Trump Likely Brings Peace to US Fights on Cryptocurrency

By    |   Sunday, 01 December 2024 11:39 AM EST

The Biden administration's lawsuits and regulatory actions against Bitcoin and cryptocurrency are likely to be withdrawn under President-elect Donald Trump's administration, as he had made it a campaign priority to make American a global leader in digital currencies.

Securities and Exchange Commission Chair Gary Gensler is running out of time to push his lawsuits against cryptocurrencies like the exchanges of Binance, Coinbase, and Kraken, The Wall Street Journal reported.

"To the extent there are no fraud claims involved, my sense is the commission would be likely to dismiss those cases in the future," former SEC general counsel Robert Stebbins told the paper.

Stebbins added the SEC should pause its crypto lawsuits and clear a path for the industry in America with litigation costs in time and resources.

Those words make Stebbins in line with Trump's campaign vows, if not a potential heir to be SEC chair.

Other potential SEC chair candidates include former SEC Commissioner Paul Atkins and ex-Coinbase chief legal officer Brian Brooks, according to the report.

Trump has long vowed less governmental control from organizations like the SEC and the Federal Reserve as a way to free up American business, enterprise, and innovation.

Trump has specifically made bitcoin and cryptocurrencies a priority for making America great in that marketplace around the world.

"I want the United States to be first in technology, first in science, first in manufacturing, first in artificial intelligence, and first in space," Trump told a July Bitcoin conference in Nashville, Tennessee.

"This afternoon, I'm laying out my plan to ensure that the United States will be the crypto capital of the planet, and the bitcoin superpower of the world, and we'll get it done.

"If crypto is going to define the future, I want to be mined, minted, and made in the USA. It's going to be. It's not going to be made anywhere else.

"And if bitcoin is going to the moon — as we say, 'It's going to the moon' — I want America to be the nation that leads the way. And that's what's going to happen."

■ ■ ■ ■

Work instructions:
Repeat the part of the crypto article starting with "Trump has long" and going on through "around the world.", word for word.

■ ■ ■ ■

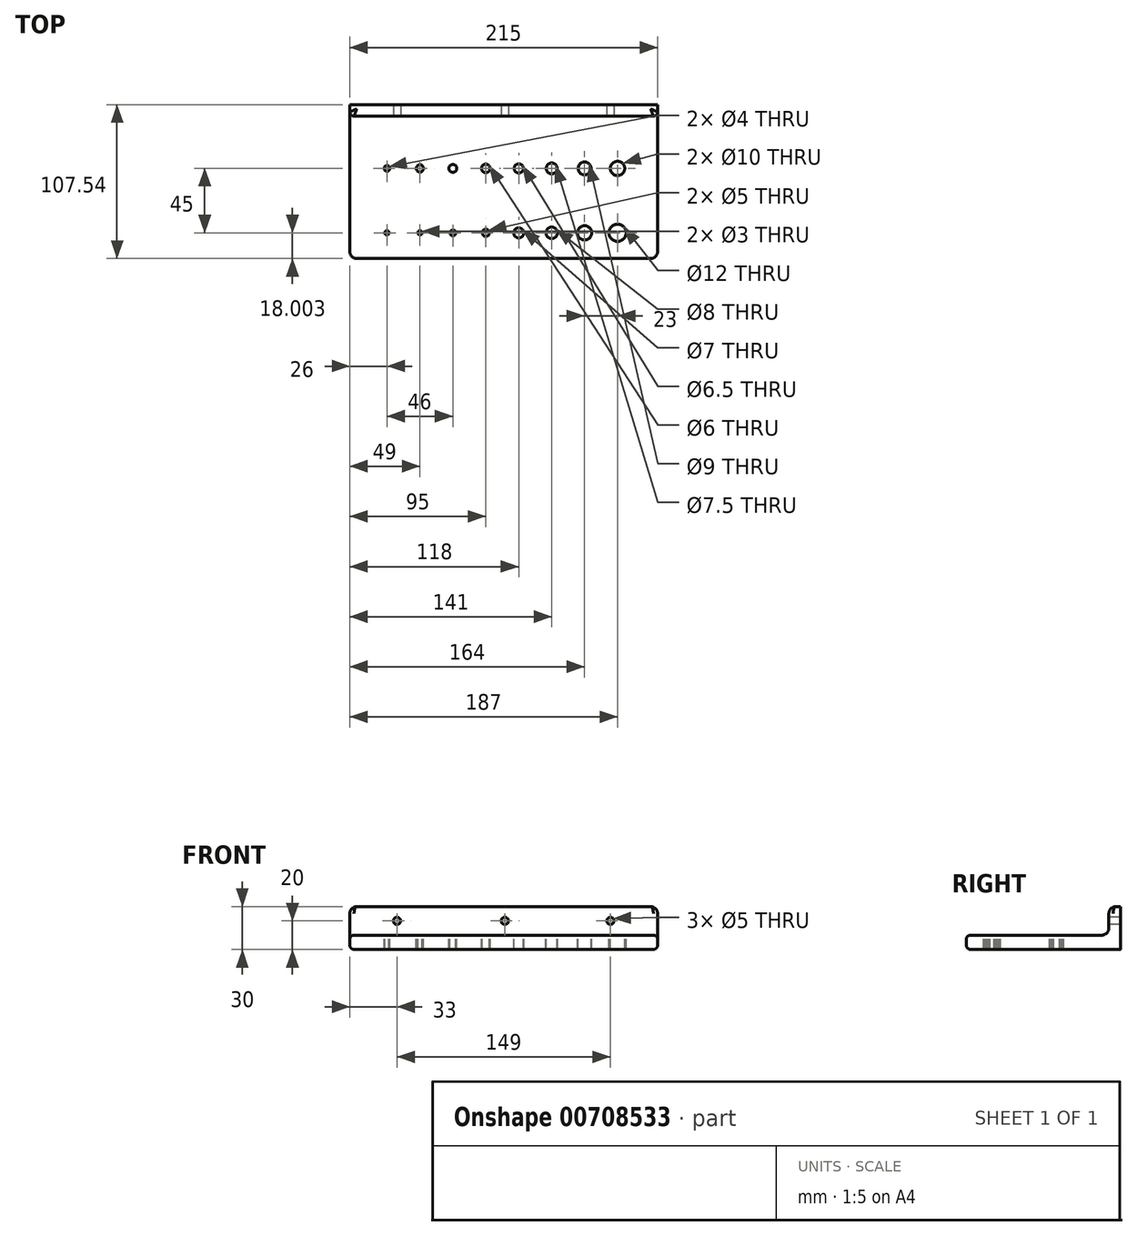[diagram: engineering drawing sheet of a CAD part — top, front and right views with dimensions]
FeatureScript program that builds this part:
annotation { "Feature Type Name" : "Feature", "Feature Type Description" : "" }
export const myFeature = defineFeature(function(context is Context, id is Id, definition is map)
    precondition{}
    {
        {
            var Q0;
            Q0=qCreatedBy(makeId("Top.planeOp"),FACE);
            var sketch = newSketch(context, id + "F0", { "sketchPlane" : qUnion([Q0])});
            skLineSegment(sketch, "E0.bottom", {"start": v(-108.54, 59.88) * mm, "end": v(106.46, 59.88) * mm});
            skLineSegment(sketch, "E0.top", {"start": v(-108.54, -40.12) * mm, "end": v(106.46, -40.12) * mm});
            skLineSegment(sketch, "E0.left", {"start": v(-108.54, 59.88) * mm, "end": v(-108.54, -40.12) * mm});
            skLineSegment(sketch, "E0.right", {"start": v(106.46, 59.88) * mm, "end": v(106.46, -40.12) * mm});
            skSolve(sketch);
        }
        {
            var Q0;
            Q0=makeQuery(id+"F0.imprint","IMPRINT",FACE,{"disambiguationData":[TD([[makeQuery(id+"F0.imprint","IMPRINT",EDGE,{"derivedFrom":sQuery(id+"F0.wireOp",EDGE,"E0.bottom")}),-1.0]])]});
            extrude(context, id + "F1", {"entities" : qUnion([Q0]), "depth" : 10 * mm, "offsetDistance" : 25 * mm});
        }
        {
            var Q0;
            Q0=qCreatedBy(makeId("Top.planeOp"),FACE);
            var sketch = newSketch(context, id + "F2", { "sketchPlane" : qUnion([Q0])});
            skLineSegment(sketch, "E1.bottom", {"start": v(-108.54, 59.42) * mm, "end": v(106.46, 59.42) * mm});
            skLineSegment(sketch, "E1.top", {"start": v(-108.54, 67.42) * mm, "end": v(106.46, 67.42) * mm});
            skLineSegment(sketch, "E1.left", {"start": v(-108.54, 59.42) * mm, "end": v(-108.54, 67.42) * mm});
            skLineSegment(sketch, "E1.right", {"start": v(106.46, 59.42) * mm, "end": v(106.46, 67.42) * mm});
            skSolve(sketch);
        }
        {
            var Q0;
            Q0 = qSketchRegion(id + "F2", true);
            extrude(context, id + "F3", {"entities" : qUnion([Q0]), "operationType" : NewBodyOperationType.ADD, "depth" : 30 * mm, "offsetDistance" : 25 * mm});
        }
        {
            var Q0;
            Q0=makeQuery(id+"F3.boolean.opBoolean","INTERSECT",EDGE,{"derivedFrom":[makeQuery(id+"F1.opExtrude","CAP_FACE",FACE,{"disambiguationData":[OSD([sQuery(id+"F0.wireOp",EDGE,"E0.bottom"),sQuery(id+"F0.wireOp",EDGE,"E0.top"),sQuery(id+"F0.wireOp",EDGE,"E0.left"),sQuery(id+"F0.wireOp",EDGE,"E0.right")])],"isStart":false}),makeQuery(id+"F3.opExtrude","SWEPT_FACE",FACE,{"disambiguationData":[OSD([sQuery(id+"F2.wireOp",EDGE,"E1.bottom")])]})]});
            fillet(context, id + "F4", {"entities" : qUnion([Q0]), "radius" : 5 * mm, "tangentPropagation" : true, "allowEdgeOverflow" : false});
        }
        {
            var Q0;
            Q0=makeQuery(id+"F1.opExtrude","CAP_EDGE",EDGE,{"disambiguationData":[OSD([sQuery(id+"F0.wireOp",EDGE,"E0.right")])],"isStart":false});
            var Q1;
            Q1=makeQuery(id+"F3.boolean.opBoolean","MERGE",EDGE,{"derivedFrom":[makeQuery(id+"F1.opExtrude","CAP_EDGE",EDGE,{"disambiguationData":[OSD([sQuery(id+"F0.wireOp",EDGE,"E0.right")])],"isStart":true}),makeQuery(id+"F3.opExtrude","CAP_EDGE",EDGE,{"disambiguationData":[OSD([sQuery(id+"F2.wireOp",EDGE,"E1.right")])],"isStart":true})]});
            var Q2;
            Q2=makeQuery(id+"F1.opExtrude","CAP_EDGE",EDGE,{"disambiguationData":[OSD([sQuery(id+"F0.wireOp",EDGE,"E0.top")])],"isStart":false});
            var Q3;
            Q3=makeQuery(id+"F1.opExtrude","CAP_EDGE",EDGE,{"disambiguationData":[OSD([sQuery(id+"F0.wireOp",EDGE,"E0.top")])],"isStart":true});
            var Q4;
            Q4=makeQuery(id+"F3.boolean.opBoolean","MERGE",EDGE,{"derivedFrom":[makeQuery(id+"F1.opExtrude","CAP_EDGE",EDGE,{"disambiguationData":[OSD([sQuery(id+"F0.wireOp",EDGE,"E0.left")])],"isStart":true}),makeQuery(id+"F3.opExtrude","CAP_EDGE",EDGE,{"disambiguationData":[OSD([sQuery(id+"F2.wireOp",EDGE,"E1.left")])],"isStart":true})]});
            var Q5;
            Q5=makeQuery(id+"F1.opExtrude","CAP_EDGE",EDGE,{"disambiguationData":[OSD([sQuery(id+"F0.wireOp",EDGE,"E0.left")])],"isStart":false});
            fillet(context, id + "F5", {"entities" : qUnion([Q0, Q1, Q2, Q3, Q4, Q5]), "radius" : 3 * mm, "tangentPropagation" : true, "allowEdgeOverflow" : false});
        }
        {
            var Q0;
            Q0=makeQuery(id+"F1.opExtrude","SWEPT_EDGE",EDGE,{"disambiguationData":[OSD([sQuery(id+"F0.wireOp",EDGE,"E0.top"),sQuery(id+"F0.wireOp",EDGE,"E0.left")])]});
            var Q1;
            Q1=makeQuery(id+"F1.opExtrude","SWEPT_EDGE",EDGE,{"disambiguationData":[OSD([sQuery(id+"F0.wireOp",EDGE,"E0.top"),sQuery(id+"F0.wireOp",EDGE,"E0.right")])]});
            fillet(context, id + "F6", {"entities" : qUnion([Q0, Q1]), "radius" : 5 * mm, "tangentPropagation" : true, "allowEdgeOverflow" : false});
        }
        {
            var Q0;
            Q0=makeQuery(id+"F1.opExtrude","CAP_FACE",FACE,{"disambiguationData":[OSD([sQuery(id+"F0.wireOp",EDGE,"E0.bottom"),sQuery(id+"F0.wireOp",EDGE,"E0.top"),sQuery(id+"F0.wireOp",EDGE,"E0.left"),sQuery(id+"F0.wireOp",EDGE,"E0.right")])],"isStart":false});
            var sketch = newSketch(context, id + "F7", { "sketchPlane" : qUnion([Q0])});
            skLineSegment(sketch, "E2", {"start": v(-105.54, -22.12) * mm, "end": v(103.46, -22.12) * mm, "construction": true});
            skLineSegment(sketch, "E3", {"start": v(-105.54, 22.88) * mm, "end": v(103.46, 22.88) * mm, "construction": true});
            skCircle(sketch, "E4", {"center": v(-82.54, 22.88) * mm, "radius": 2 * mm});
            skCircle(sketch, "E5", {"center": v(-59.54, 22.88) * mm, "radius": 2.5 * mm});
            skCircle(sketch, "E6", {"center": v(-13.54, 22.88) * mm, "radius": 3 * mm});
            skCircle(sketch, "E7", {"center": v(9.46, 22.88) * mm, "radius": 3.25 * mm});
            skCircle(sketch, "E8", {"center": v(-36.54, 22.88) * mm, "radius": 2.75 * mm});
            skCircle(sketch, "E9", {"center": v(32.46, 22.88) * mm, "radius": 3.75 * mm});
            skCircle(sketch, "E10", {"center": v(55.46, 22.88) * mm, "radius": 4.5 * mm});
            skCircle(sketch, "E11", {"center": v(78.46, 22.88) * mm, "radius": 5 * mm});
            skCircle(sketch, "E12", {"center": v(-82.54, -22.12) * mm, "radius": 1.5 * mm});
            skCircle(sketch, "E13", {"center": v(-59.54, -22.12) * mm, "radius": 1.5 * mm});
            skCircle(sketch, "E14", {"center": v(-36.54, -22.12) * mm, "radius": 2 * mm});
            skCircle(sketch, "E15", {"center": v(-13.54, -22.12) * mm, "radius": 2.5 * mm});
            skCircle(sketch, "E16", {"center": v(9.46, -22.12) * mm, "radius": 3.5 * mm});
            skCircle(sketch, "E17", {"center": v(32.46, -22.12) * mm, "radius": 4 * mm});
            skCircle(sketch, "E18", {"center": v(55.46, -22.12) * mm, "radius": 5 * mm});
            skCircle(sketch, "E19", {"center": v(78.46, -22.12) * mm, "radius": 6 * mm});
            skSolve(sketch);
        }
        {
            var Q0;
            Q0 = qSketchRegion(id + "F7", true);
            extrude(context, id + "F8", {"entities" : qUnion([Q0]), "operationType" : NewBodyOperationType.REMOVE, "oppositeDirection" : true, "depth" : 25 * mm, "offsetDistance" : 25 * mm});
        }
        {
            var Q0;
            Q0=makeQuery(id+"F3.opExtrude","CAP_EDGE",EDGE,{"disambiguationData":[OSD([sQuery(id+"F2.wireOp",EDGE,"E1.bottom")])],"isStart":false});
            fillet(context, id + "F9", {"entities" : qUnion([Q0]), "radius" : 5 * mm, "tangentPropagation" : true, "allowEdgeOverflow" : false});
        }
        {
            var Q0;
            Q0=makeQuery(id+"F3.opExtrude","SWEPT_FACE",FACE,{"disambiguationData":[OSD([sQuery(id+"F2.wireOp",EDGE,"E1.bottom")])]});
            var sketch = newSketch(context, id + "F10", { "sketchPlane" : qUnion([Q0])});
            skLineSegment(sketch, "E20", {"start": v(-105.54, 20) * mm, "end": v(129.46, 20) * mm, "construction": true});
            skCircle(sketch, "E21", {"center": v(-75.54, 20) * mm, "radius": 2.5 * mm});
            skCircle(sketch, "E22", {"center": v(11.96, 20) * mm, "radius": 2.5 * mm});
            skCircle(sketch, "E23", {"center": v(73.46, 20) * mm, "radius": 2.5 * mm});
            skSolve(sketch);
        }
        {
            var Q0;
            Q0=makeQuery(id+"F10.imprint","IMPRINT",FACE,{"disambiguationData":[TD([[makeQuery(id+"F10.imprint","IMPRINT",EDGE,{"derivedFrom":sQuery(id+"F10.wireOp",EDGE,"E21")}),1.0]])]});
            var Q1;
            Q1=makeQuery(id+"F10.imprint","IMPRINT",FACE,{"disambiguationData":[TD([[makeQuery(id+"F10.imprint","IMPRINT",EDGE,{"derivedFrom":sQuery(id+"F10.wireOp",EDGE,"E23")}),1.0]])]});
            extrude(context, id + "F11", {"entities" : qUnion([Q0, Q1]), "operationType" : NewBodyOperationType.REMOVE, "oppositeDirection" : true, "depth" : 25 * mm, "offsetDistance" : 25 * mm});
        }
        {
            var Q0;
            Q0=makeQuery(id+"F3.opExtrude","SWEPT_FACE",FACE,{"disambiguationData":[OSD([sQuery(id+"F2.wireOp",EDGE,"E1.bottom")])]});
            var sketch = newSketch(context, id + "F12", { "sketchPlane" : qUnion([Q0])});
            skCircle(sketch, "E24", {"center": v(-0.24, 20) * mm, "radius": 2.5 * mm});
            skLineSegment(sketch, "E25", {"start": v(-103.94, 20) * mm, "end": v(103.46, 20) * mm, "construction": true});
            skPoint(sketch, "E25.startSnap0", {"position": v(-105.54, 20) * mm});
            skSolve(sketch);
        }
        {
            var Q0;
            Q0 = qSketchRegion(id + "F12", true);
            extrude(context, id + "F13", {"entities" : qUnion([Q0]), "operationType" : NewBodyOperationType.REMOVE, "oppositeDirection" : true, "depth" : 25 * mm, "offsetDistance" : 25 * mm});
        }
    });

■ ■ ■ ■

Final answer:
Trump has long vowed less governmental control from organizations like the SEC and the Federal Reserve as a way to free up American business, enterprise, and innovation.

Trump has specifically made bitcoin and cryptocurrencies a priority for making America great in that marketplace around the world.